# [Task brief]
Format the lines below as a JSON array of strings, one string per line, omitting any blank lines.

# [Task input]
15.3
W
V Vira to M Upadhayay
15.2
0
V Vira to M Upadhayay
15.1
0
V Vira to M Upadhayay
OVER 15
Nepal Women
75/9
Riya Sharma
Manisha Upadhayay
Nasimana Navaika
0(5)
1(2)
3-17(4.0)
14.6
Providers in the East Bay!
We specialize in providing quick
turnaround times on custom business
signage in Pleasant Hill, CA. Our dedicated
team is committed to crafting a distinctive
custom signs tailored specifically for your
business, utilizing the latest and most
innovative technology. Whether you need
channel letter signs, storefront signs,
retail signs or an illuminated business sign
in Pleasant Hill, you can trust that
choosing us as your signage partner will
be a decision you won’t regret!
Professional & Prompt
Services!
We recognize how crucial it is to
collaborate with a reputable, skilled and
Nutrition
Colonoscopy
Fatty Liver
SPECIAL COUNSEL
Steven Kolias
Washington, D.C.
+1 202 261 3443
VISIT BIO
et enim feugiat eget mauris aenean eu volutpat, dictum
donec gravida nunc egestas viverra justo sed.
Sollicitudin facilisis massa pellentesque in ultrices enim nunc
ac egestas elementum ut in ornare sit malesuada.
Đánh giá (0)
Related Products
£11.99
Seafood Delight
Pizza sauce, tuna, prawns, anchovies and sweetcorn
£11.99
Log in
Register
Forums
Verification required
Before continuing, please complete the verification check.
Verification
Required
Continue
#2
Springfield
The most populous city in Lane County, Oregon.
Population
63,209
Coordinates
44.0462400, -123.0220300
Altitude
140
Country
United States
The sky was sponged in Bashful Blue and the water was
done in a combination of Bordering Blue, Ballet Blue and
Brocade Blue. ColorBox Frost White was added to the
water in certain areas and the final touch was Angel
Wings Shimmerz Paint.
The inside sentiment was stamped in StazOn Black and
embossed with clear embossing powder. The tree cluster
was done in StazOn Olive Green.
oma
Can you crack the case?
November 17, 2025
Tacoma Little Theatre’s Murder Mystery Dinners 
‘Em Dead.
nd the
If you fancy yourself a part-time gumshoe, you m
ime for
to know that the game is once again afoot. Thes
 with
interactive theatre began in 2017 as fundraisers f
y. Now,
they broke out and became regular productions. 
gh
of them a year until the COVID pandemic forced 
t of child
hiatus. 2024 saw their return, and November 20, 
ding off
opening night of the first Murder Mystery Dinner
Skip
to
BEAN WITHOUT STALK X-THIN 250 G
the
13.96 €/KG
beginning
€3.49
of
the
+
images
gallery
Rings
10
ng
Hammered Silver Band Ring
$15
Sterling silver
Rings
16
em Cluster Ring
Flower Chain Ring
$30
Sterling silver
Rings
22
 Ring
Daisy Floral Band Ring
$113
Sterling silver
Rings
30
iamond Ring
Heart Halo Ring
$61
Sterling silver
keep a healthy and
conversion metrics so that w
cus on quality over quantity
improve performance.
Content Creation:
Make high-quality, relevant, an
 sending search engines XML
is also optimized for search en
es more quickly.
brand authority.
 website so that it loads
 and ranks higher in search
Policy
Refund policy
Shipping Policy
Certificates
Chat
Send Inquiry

# [Exercise answer]
[
  "15.3",
  "W",
  "V Vira to M Upadhayay",
  "15.2",
  "0",
  "V Vira to M Upadhayay",
  "15.1",
  "0",
  "V Vira to M Upadhayay",
  "OVER 15",
  "Nepal Women",
  "75/9",
  "Riya Sharma",
  "Manisha Upadhayay",
  "Nasimana Navaika",
  "0(5)",
  "1(2)",
  "3-17(4.0)",
  "14.6",
  "Providers in the East Bay!",
  "We specialize in providing quick",
  "turnaround times on custom business",
  "signage in Pleasant Hill, CA. Our dedicated",
  "team is committed to crafting a distinctive",
  "custom signs tailored specifically for your",
  "business, utilizing the latest and most",
  "innovative technology. Whether you need",
  "channel letter signs, storefront signs,",
  "retail signs or an illuminated business sign",
  "in Pleasant Hill, you can trust that",
  "choosing us as your signage partner will",
  "be a decision you won’t regret!",
  "Professional & Prompt",
  "Services!",
  "We recognize how crucial it is to",
  "collaborate with a reputable, skilled and",
  "Nutrition",
  "Colonoscopy",
  "Fatty Liver",
  "SPECIAL COUNSEL",
  "Steven Kolias",
  "Washington, D.C.",
  "+1 202 261 3443",
  "VISIT BIO",
  "et enim feugiat eget mauris aenean eu volutpat, dictum",
  "donec gravida nunc egestas viverra justo sed.",
  "Sollicitudin facilisis massa pellentesque in ultrices enim nunc",
  "ac egestas elementum ut in ornare sit malesuada.",
  "Đánh giá (0)",
  "Related Products",
  "£11.99",
  "Seafood Delight",
  "Pizza sauce, tuna, prawns, anchovies and sweetcorn",
  "£11.99",
  "Log in",
  "Register",
  "Forums",
  "Verification required",
  "Before continuing, please complete the verification check.",
  "Verification",
  "Required",
  "Continue",
  "#2",
  "Springfield",
  "The most populous city in Lane County, Oregon.",
  "Population",
  "63,209",
  "Coordinates",
  "44.0462400, -123.0220300",
  "Altitude",
  "140",
  "Country",
  "United States",
  "The sky was sponged in Bashful Blue and the water was",
  "done in a combination of Bordering Blue, Ballet Blue and",
  "Brocade Blue. ColorBox Frost White was added to the",
  "water in certain areas and the final touch was Angel",
  "Wings Shimmerz Paint.",
  "The inside sentiment was stamped in StazOn Black and",
  "embossed with clear embossing powder. The tree cluster",
  "was done in StazOn Olive Green.",
  "oma",
  "Can you crack the case?",
  "November 17, 2025",
  "Tacoma Little Theatre’s Murder Mystery Dinners ",
  "‘Em Dead.",
  "nd the",
  "If you fancy yourself a part-time gumshoe, you m",
  "ime for",
  "to know that the game is once again afoot. Thes",
  " with",
  "interactive theatre began in 2017 as fundraisers f",
  "y. Now,",
  "they broke out and became regular productions. ",
  "gh",
  "of them a year until the COVID pandemic forced ",
  "t of child",
  "hiatus. 2024 saw their return, and November 20, ",
  "ding off",
  "opening night of the first Murder Mystery Dinner",
  "Skip",
  "to",
  "BEAN WITHOUT STALK X-THIN 250 G",
  "the",
  "13.96 €/KG",
  "beginning",
  "€3.49",
  "of",
  "the",
  "+",
  "images",
  "gallery",
  "Rings",
  "10",
  "ng",
  "Hammered Silver Band Ring",
  "$15",
  "Sterling silver",
  "Rings",
  "16",
  "em Cluster Ring",
  "Flower Chain Ring",
  "$30",
  "Sterling silver",
  "Rings",
  "22",
  " Ring",
  "Daisy Floral Band Ring",
  "$113",
  "Sterling silver",
  "Rings",
  "30",
  "iamond Ring",
  "Heart Halo Ring",
  "$61",
  "Sterling silver",
  "keep a healthy and",
  "conversion metrics so that w",
  "cus on quality over quantity",
  "improve performance.",
  "Content Creation:",
  "Make high-quality, relevant, an",
  " sending search engines XML",
  "is also optimized for search en",
  "es more quickly.",
  "brand authority.",
  " website so that it loads",
  " and ranks higher in search",
  "Policy",
  "Refund policy",
  "Shipping Policy",
  "Certificates",
  "Chat",
  "Send Inquiry"
]